15

What is the difference between the count and the gauge metric types in DataDog? Or rather, when should I prefer one over the other? The definitions from their website don't help me much:

Count:

The COUNT metric submission type represents the total number of event occurrences in one time interval. A COUNT can be used to track the total number of connections made to a database or the total number of requests to an endpoint. This number of events can accumulate or decrease over time—it is not monotonically increasing.

Gauge:

The GAUGE metric submission type represents a snapshot of events in one time interval. This representative snapshot value is the last value submitted to the Agent during a time interval. A GAUGE can be used to take a measure of something reporting continuously—like the available disk space or memory used.

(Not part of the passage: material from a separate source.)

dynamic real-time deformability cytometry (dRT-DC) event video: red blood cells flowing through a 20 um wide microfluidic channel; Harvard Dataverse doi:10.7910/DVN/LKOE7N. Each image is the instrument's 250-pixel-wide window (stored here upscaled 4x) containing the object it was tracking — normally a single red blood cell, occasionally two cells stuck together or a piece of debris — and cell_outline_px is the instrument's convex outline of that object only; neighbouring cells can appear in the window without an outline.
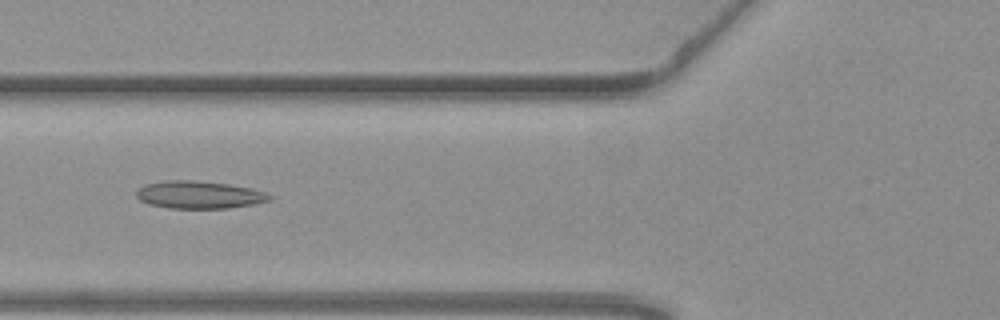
{"species": "common noctule bat (a hibernating species)", "species_latin": "Nyctalus noctula", "temperature_condition": "warm", "stored_images_in_passage": 53, "camera_frame_rate_fps": 3000, "um_per_image_px": 0.085, "animal": {"sex": "female", "body_mass_g": 19.3, "forearm_length_mm": 54.1}, "frame": {"image": 1, "passage_image": 20, "time_ms": 6.333, "image_size_px": [1000, 320], "cell_outline_px": [[272, 200], [252, 204], [228, 208], [168, 208], [148, 204], [140, 200], [136, 196], [136, 192], [144, 184], [164, 180], [192, 180], [228, 184], [248, 188], [264, 192], [272, 196]], "centroid_in_image_um": [16.88, 16.55], "position_along_channel_um": 108.9, "area_um2": 21.27}}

The count type seems to be somewhat related to the rate type, but for me it is unclear why or when I should use count instead of gauge. I mean in principle a measurement of "something" could always be presented as a gauge, couldn't it?

Bastian Venthur
  • 12,515
  • 5
  • 44
  • 78

1 Answers1

14

The datadog doc gives clear examples about their differences:

Count

Suppose you are submitting a COUNT metric, activeusers.basket_size, from a single host running the Datadog Agent. This host emits the following values in a flush time interval: [1,1,1,2,2,2,3,3].

The Agent adds all the values received in one time interval and submits the total number, in this case 15, as the COUNT metric’s value.

Gauge

Suppose you are submitting a GAUGE metric, temperature, from a single host running the Datadog Agent. This host emits the following values in a flush time interval: [71,71,71,71,71,71,71.5].

The Agent submits the last reported number, in this case 71.5, as the GAUGE metric’s value.

Essentially, in a flush time interval, usually 10s, Count accumulates all values and submit the sum value, while Gauge only keeps the latest one because it's a snapshot, and it also consumes less resource.

One good example for Count is that we want to know how many 404 happens in a certain time period, in this scenario, the sum matters. One good example for Gauge is that we want to check the memory usage of a server, 10s, the default flush interval, is sufficient to get one particular snapshot about it.

springuper
  • 508
  • 4
  • 11